ACTION ITEM:
Locate every line in the material below that has the word "Cout". Copy each of those lines.
[[ MATERIAL SUPPLIED open ]]
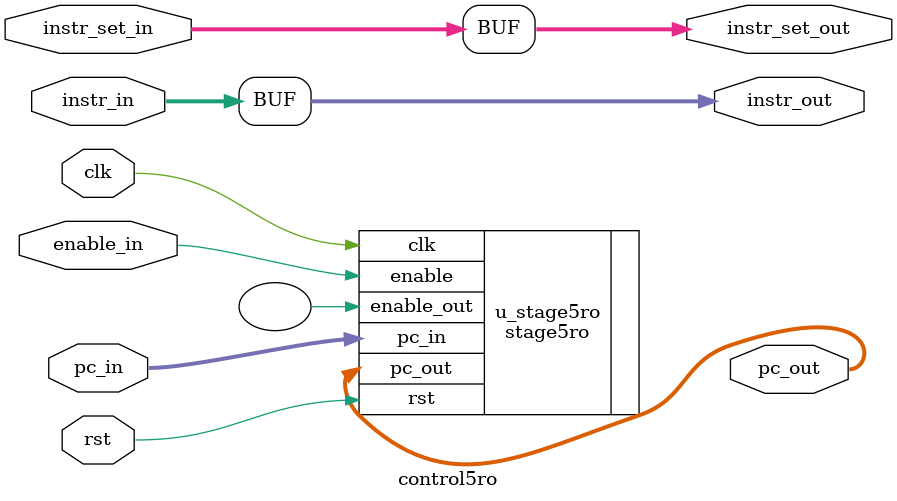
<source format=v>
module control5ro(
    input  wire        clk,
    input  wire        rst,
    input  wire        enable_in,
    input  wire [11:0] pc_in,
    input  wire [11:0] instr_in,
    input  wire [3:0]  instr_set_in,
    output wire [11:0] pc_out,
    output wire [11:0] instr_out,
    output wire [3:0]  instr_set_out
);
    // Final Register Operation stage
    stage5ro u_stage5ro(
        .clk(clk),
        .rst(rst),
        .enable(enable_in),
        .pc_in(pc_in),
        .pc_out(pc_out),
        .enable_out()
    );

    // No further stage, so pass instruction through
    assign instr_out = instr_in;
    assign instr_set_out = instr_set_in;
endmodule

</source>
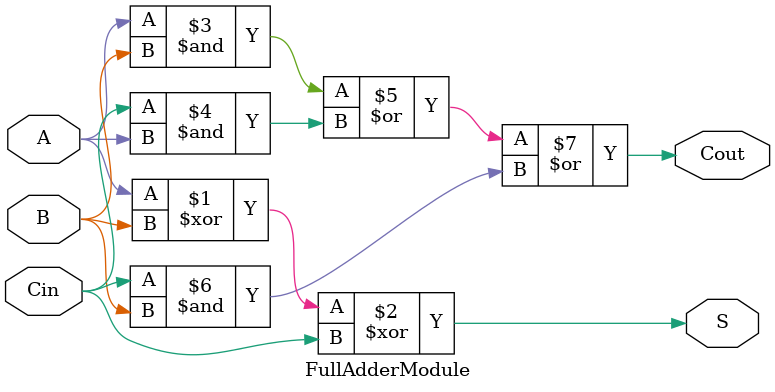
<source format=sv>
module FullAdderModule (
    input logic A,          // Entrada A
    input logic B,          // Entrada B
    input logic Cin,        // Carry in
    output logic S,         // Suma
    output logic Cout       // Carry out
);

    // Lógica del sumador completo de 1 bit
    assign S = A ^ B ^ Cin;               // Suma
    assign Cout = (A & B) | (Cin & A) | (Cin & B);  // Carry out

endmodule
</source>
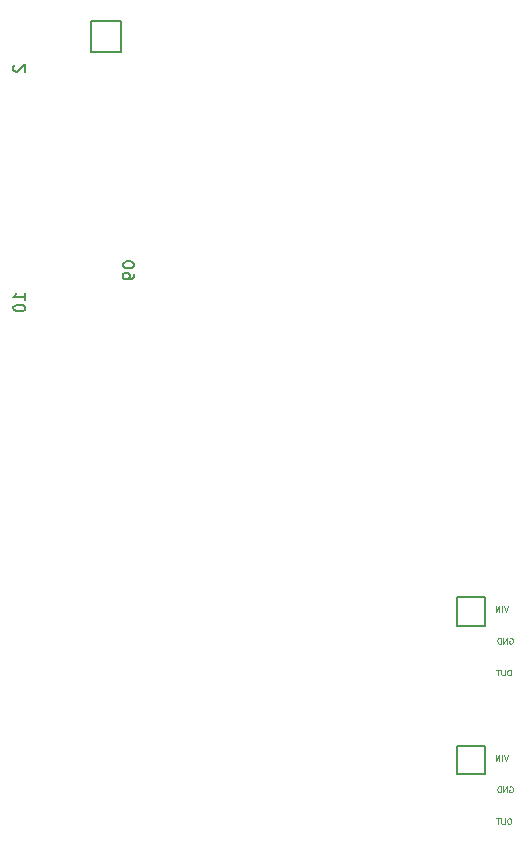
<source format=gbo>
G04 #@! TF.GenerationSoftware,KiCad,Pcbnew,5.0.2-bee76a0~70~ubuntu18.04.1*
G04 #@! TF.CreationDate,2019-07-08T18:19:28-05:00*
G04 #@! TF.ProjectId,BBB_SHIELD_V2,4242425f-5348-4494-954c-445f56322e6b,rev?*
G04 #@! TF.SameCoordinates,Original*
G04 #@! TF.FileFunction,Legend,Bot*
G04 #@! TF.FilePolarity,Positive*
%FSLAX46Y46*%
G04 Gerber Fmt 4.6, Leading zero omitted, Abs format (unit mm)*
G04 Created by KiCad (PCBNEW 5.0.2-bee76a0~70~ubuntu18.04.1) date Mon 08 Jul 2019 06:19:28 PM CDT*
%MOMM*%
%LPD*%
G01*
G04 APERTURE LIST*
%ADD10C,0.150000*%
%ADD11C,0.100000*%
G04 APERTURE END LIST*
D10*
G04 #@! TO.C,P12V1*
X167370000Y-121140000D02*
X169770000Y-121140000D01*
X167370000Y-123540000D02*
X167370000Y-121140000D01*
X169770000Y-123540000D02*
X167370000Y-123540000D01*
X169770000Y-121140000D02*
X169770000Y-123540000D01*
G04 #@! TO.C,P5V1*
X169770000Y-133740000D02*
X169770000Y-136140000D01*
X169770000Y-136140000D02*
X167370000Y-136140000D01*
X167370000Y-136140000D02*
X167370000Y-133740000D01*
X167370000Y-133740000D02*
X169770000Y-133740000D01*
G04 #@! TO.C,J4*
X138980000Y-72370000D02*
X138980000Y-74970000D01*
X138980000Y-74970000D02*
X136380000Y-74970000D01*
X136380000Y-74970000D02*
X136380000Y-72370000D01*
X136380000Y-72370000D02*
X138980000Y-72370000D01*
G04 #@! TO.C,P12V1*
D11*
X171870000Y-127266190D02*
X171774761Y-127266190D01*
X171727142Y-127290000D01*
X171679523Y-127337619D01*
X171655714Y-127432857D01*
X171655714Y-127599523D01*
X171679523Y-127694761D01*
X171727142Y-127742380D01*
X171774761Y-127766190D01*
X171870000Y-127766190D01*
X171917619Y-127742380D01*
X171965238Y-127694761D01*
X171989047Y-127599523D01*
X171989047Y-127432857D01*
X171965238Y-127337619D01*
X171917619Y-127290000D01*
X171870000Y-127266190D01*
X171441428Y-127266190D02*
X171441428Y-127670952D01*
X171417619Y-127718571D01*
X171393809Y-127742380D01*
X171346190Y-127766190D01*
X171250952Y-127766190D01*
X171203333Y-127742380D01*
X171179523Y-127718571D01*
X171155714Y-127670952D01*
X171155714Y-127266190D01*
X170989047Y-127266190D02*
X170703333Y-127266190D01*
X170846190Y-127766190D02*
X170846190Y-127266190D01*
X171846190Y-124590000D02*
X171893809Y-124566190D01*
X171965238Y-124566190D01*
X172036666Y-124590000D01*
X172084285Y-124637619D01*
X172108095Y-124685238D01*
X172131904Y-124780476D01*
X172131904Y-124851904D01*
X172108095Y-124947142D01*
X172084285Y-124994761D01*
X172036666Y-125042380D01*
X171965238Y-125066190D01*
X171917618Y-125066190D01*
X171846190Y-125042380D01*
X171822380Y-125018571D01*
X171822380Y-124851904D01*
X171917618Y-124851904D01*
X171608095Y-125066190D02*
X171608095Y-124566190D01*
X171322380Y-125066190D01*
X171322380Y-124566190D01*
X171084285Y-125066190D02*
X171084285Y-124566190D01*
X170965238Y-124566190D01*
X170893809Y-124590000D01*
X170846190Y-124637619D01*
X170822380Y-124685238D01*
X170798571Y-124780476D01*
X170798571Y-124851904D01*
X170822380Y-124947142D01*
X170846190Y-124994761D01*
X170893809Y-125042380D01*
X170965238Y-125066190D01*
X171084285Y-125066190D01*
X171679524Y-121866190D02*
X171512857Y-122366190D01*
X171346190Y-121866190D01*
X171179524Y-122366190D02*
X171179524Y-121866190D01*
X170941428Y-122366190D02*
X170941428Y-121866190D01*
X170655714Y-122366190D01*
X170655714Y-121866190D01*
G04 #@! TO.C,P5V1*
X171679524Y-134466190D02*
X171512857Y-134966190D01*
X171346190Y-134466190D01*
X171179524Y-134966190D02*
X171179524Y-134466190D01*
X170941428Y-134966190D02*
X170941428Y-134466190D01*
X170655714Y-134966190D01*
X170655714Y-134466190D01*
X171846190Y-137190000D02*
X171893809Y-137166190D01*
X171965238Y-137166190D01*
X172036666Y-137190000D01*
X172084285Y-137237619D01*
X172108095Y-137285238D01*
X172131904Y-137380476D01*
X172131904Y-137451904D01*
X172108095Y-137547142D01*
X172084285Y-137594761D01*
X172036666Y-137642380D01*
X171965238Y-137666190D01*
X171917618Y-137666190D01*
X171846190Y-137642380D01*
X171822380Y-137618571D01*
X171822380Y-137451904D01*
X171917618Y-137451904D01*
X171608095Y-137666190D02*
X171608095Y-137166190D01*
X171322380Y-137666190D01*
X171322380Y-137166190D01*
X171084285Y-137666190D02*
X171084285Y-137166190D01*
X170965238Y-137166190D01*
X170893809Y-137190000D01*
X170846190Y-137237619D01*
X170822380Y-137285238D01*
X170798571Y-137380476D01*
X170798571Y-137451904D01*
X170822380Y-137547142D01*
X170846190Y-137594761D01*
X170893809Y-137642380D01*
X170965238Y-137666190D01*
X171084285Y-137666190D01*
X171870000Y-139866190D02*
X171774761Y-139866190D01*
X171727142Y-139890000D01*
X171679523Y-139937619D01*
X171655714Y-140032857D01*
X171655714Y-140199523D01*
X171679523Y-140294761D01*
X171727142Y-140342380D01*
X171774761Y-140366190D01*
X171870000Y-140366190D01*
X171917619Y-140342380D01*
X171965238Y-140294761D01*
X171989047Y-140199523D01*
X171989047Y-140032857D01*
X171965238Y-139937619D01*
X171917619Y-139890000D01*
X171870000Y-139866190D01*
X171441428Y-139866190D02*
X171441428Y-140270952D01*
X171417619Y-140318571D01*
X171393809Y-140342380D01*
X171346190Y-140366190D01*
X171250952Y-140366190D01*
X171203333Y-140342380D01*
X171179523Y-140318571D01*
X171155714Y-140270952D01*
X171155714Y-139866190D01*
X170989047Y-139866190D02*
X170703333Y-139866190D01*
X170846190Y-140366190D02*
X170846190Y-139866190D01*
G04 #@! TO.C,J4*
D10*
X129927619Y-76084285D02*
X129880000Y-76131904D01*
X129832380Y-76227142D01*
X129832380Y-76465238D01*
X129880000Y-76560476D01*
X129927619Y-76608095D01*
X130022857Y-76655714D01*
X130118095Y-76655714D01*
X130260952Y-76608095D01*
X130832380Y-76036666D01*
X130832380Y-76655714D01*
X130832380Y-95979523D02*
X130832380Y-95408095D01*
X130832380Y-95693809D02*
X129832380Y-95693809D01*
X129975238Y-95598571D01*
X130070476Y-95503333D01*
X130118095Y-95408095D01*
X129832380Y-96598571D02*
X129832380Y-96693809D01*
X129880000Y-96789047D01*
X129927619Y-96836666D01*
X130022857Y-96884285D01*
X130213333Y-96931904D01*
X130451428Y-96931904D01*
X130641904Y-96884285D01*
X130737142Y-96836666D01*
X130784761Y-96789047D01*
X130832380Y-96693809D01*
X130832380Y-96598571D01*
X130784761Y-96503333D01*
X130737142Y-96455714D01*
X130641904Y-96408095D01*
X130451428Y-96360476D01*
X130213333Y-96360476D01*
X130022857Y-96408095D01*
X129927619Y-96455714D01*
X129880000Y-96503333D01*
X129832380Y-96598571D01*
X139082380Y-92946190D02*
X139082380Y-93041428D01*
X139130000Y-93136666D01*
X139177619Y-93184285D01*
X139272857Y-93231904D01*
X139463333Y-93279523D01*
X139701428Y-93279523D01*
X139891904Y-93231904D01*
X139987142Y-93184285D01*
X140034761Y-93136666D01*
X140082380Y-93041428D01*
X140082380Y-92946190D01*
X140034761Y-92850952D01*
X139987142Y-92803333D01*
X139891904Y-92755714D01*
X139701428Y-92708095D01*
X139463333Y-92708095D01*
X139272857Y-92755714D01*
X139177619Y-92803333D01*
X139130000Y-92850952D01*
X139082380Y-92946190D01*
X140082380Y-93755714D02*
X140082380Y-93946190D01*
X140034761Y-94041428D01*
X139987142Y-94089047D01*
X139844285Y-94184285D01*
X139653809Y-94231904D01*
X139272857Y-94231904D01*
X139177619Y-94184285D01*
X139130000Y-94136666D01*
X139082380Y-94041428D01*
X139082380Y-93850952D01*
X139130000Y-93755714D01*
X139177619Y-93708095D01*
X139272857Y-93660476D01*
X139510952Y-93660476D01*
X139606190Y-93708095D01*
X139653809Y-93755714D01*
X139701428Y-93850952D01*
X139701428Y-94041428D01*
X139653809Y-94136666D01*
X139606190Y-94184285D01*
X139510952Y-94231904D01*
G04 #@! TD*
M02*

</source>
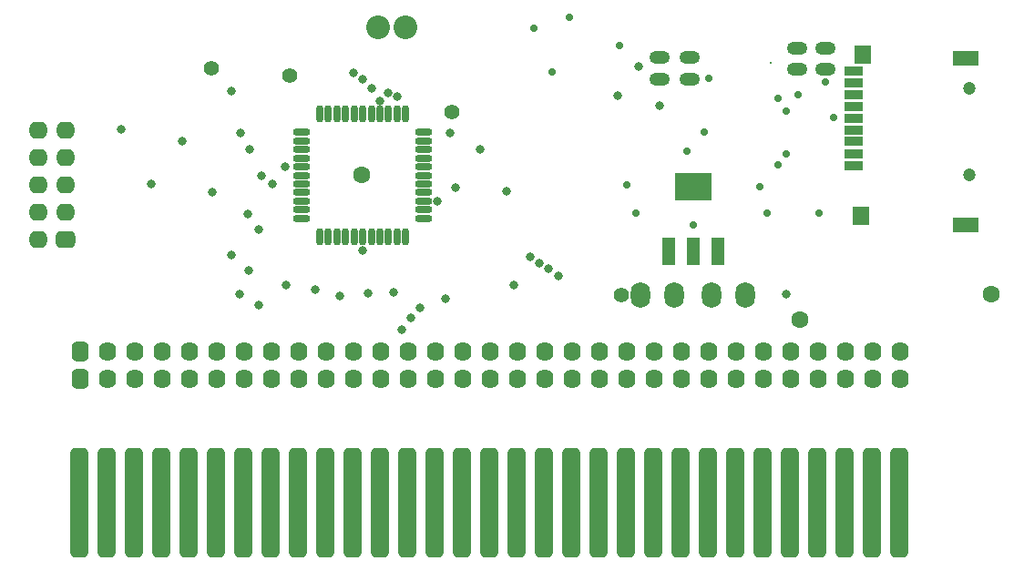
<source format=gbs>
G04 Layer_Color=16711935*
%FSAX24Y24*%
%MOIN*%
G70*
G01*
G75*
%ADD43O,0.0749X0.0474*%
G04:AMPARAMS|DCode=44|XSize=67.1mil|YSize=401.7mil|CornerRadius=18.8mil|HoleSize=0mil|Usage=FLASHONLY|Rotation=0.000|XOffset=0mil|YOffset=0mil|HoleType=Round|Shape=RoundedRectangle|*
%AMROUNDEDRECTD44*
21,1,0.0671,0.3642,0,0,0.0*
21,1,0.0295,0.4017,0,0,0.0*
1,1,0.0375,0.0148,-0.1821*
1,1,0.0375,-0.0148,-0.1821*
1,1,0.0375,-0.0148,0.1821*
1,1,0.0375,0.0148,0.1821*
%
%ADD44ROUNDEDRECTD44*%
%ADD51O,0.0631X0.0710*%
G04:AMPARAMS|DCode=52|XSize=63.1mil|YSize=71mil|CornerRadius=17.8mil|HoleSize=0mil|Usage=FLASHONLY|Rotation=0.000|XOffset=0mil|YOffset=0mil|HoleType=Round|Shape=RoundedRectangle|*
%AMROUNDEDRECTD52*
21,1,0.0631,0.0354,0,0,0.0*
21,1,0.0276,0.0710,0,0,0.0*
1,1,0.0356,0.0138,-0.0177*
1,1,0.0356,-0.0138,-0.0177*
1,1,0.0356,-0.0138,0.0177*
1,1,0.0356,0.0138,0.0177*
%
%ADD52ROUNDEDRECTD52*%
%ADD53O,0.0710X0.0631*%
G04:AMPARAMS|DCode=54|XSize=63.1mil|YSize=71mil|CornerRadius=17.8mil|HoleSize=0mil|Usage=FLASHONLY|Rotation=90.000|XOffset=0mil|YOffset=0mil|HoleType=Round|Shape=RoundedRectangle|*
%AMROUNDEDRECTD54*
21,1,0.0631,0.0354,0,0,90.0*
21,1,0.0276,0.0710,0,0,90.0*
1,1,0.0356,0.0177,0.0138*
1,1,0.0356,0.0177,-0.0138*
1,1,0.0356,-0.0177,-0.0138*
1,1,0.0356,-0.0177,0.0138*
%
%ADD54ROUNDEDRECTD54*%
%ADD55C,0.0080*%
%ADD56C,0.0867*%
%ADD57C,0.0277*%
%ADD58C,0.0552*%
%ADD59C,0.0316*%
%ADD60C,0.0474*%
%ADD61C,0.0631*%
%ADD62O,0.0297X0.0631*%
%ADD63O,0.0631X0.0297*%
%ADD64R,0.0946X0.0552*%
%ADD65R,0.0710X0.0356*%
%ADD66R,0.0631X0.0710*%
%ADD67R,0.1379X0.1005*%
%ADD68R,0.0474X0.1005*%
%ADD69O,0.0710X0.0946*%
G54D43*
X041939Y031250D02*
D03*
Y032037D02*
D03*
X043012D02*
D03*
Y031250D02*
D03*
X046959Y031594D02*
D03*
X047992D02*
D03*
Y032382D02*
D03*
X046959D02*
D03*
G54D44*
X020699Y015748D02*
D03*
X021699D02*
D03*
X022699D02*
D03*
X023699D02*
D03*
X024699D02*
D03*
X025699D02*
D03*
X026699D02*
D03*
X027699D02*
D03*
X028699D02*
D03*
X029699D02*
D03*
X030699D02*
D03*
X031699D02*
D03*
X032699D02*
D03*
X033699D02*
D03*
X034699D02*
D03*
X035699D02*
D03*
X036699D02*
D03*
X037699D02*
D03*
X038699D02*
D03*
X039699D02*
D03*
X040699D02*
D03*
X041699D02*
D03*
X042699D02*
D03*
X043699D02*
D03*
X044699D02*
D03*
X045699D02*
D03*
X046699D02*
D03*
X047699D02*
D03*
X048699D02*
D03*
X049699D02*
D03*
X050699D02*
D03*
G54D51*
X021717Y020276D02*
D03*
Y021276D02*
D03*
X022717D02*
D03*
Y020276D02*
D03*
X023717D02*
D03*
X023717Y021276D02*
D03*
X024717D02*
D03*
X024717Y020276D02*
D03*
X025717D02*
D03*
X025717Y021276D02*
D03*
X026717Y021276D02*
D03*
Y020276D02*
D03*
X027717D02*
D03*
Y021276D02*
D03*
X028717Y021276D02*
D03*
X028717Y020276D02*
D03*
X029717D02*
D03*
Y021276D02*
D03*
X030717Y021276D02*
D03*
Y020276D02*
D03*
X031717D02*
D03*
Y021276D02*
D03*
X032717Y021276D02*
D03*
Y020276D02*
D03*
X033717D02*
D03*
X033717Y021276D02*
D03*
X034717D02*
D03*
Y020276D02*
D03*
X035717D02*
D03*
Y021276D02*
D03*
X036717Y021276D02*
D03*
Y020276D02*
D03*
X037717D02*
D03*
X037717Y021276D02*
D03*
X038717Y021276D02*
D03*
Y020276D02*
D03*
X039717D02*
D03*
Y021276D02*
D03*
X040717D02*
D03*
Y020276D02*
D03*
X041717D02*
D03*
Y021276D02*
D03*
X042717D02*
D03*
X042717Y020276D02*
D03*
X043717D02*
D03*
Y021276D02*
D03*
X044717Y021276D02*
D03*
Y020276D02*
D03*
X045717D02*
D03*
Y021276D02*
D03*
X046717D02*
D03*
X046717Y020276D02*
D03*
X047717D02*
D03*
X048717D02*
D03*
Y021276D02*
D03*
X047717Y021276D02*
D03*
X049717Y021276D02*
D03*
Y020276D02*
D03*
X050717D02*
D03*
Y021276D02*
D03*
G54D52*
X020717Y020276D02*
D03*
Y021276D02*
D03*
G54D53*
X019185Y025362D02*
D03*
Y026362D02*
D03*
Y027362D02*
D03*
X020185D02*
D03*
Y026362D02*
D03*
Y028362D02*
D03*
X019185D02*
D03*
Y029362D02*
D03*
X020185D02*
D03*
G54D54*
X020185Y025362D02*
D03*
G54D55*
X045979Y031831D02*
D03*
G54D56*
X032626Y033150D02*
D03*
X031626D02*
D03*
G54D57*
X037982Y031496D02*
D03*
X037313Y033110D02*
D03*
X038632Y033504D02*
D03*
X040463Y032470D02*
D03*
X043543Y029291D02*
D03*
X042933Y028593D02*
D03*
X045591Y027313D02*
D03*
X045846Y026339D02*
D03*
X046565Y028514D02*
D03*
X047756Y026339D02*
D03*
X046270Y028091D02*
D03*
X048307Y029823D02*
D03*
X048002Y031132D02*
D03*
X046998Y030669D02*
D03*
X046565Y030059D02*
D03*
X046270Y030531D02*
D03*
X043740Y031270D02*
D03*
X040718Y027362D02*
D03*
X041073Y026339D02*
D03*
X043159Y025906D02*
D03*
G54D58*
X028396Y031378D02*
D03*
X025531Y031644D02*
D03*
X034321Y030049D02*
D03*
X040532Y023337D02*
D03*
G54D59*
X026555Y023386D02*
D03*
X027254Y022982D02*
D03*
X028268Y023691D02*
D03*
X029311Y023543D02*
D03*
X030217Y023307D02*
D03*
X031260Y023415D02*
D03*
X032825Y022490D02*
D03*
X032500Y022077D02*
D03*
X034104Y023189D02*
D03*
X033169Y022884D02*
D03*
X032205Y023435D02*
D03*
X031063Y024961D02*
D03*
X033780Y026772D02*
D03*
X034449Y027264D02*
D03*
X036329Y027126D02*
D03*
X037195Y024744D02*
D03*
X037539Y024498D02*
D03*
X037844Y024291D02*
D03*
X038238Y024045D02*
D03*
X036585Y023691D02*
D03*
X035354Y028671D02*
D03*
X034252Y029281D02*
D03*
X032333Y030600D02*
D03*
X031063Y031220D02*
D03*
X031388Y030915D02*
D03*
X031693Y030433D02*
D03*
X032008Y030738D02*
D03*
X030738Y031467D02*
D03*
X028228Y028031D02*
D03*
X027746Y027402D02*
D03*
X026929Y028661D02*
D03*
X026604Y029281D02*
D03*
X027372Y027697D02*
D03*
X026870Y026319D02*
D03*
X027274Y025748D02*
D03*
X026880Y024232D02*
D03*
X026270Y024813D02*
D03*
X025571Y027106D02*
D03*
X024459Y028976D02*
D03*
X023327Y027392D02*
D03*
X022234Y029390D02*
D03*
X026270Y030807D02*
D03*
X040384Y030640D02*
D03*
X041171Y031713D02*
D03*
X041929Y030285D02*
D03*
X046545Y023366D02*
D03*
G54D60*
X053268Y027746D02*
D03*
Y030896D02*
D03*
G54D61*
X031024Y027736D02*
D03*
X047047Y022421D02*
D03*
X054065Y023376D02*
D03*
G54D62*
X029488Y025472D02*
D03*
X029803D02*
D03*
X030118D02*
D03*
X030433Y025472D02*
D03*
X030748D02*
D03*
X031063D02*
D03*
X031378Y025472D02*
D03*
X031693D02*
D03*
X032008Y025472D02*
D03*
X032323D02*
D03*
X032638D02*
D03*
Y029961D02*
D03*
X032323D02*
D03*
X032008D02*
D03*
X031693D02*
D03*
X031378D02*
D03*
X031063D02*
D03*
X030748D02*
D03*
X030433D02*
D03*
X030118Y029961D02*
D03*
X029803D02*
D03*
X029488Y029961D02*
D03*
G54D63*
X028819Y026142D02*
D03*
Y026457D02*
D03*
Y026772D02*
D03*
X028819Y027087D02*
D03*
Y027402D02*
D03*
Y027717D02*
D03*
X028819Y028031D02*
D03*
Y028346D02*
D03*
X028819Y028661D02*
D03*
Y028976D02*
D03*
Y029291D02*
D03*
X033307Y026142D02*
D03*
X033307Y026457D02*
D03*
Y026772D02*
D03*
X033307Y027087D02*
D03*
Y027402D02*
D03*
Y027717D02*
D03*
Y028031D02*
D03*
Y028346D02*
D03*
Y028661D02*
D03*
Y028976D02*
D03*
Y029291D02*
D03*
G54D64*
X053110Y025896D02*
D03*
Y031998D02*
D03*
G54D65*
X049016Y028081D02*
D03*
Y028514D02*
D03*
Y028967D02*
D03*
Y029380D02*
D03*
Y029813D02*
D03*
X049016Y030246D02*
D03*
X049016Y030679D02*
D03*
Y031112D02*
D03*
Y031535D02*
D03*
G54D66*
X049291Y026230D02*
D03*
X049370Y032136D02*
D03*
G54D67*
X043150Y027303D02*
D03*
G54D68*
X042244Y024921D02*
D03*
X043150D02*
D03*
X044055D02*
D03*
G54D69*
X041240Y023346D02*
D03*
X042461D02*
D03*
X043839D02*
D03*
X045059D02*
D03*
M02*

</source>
[[ MATERIAL SUPPLIED closed ]]
RESULT OF THE EXERCISE:
    output logic Cout       // Carry out
    assign Cout = (A & B) | (Cin & A) | (Cin & B);  // Carry out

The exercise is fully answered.